“Race, Class & the Future of Democracy”

(Panelists Carol Anderson, Jose Cruz, Juan Gonzalez, Adrian Nicole LeBlanc; moderator Gilbert King)

“Make America Great Again” — and when was it great before? When blacks and other minorities were repressed. That’s the slogan’s subtext. Trump’s announcement speech, calling Mexicans “rapists” and so forth, set the tone — of stopping the “brown tide.” But he cannot. Trumpism is really that mindset’s “last gasp.”

In 1896, Plessy v. Ferguson legalized Jim Crow. But Justice Harlan — a Kentuckian who had once supported slavery! — dissented, calling the constitution color-blind. His grandson joined in the unanimous 1954 Brown v. Board decision, overturning Plessy. That sparked a big backlash of southern resistance and the disappearance of moderates. But it also gave rise to the civil rights movement.

The 2008 election drew 15 million new voters who believed they had a stake in this democracy. Most voted for Obama. But his election provoked another white backlash, which indeed Trump has empowered. And he’s delivering the goods to those supporters — like “throwing chum to sharks.”

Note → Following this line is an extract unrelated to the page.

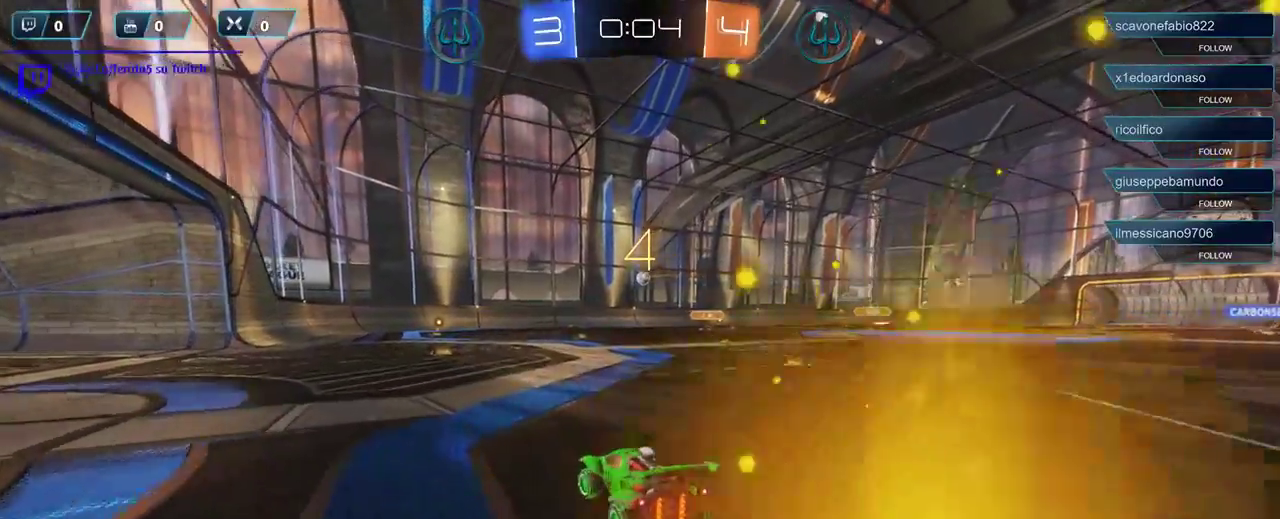
{"buttons": ["R2"], "left_stick": "center", "right_stick": "center", "events": [[67, "left_stick", "center"]]}
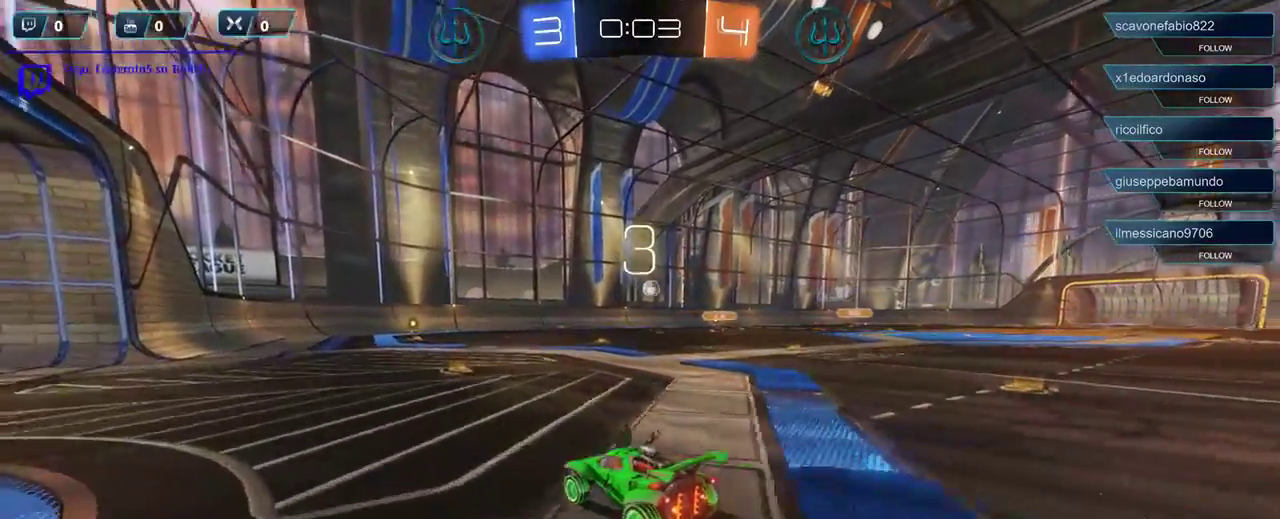
{"buttons": ["R2"], "left_stick": "right", "right_stick": "center", "events": [[200, "left_stick", "right"]]}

This includes policy reversals like militarization of police; backtracking on post-Ferguson initiatives; attacking affirmative action; and reigniting the drug war. Previous drug epidemics (heroin, crack) affected mainly minority communities, so the drug war really amounted to a war on those communities. However, today’s opioid crisis is largely white, so the response is different — many people (though not Jeff Sessions) realize that the drug war and criminalization approach is not the right one.

Anderson said the white working class must understand that their interest is not in whiteness but in having a better society overall. Gonzalez meantime suggested that today’s young people are not carrying the ethnic baggage of prior generations.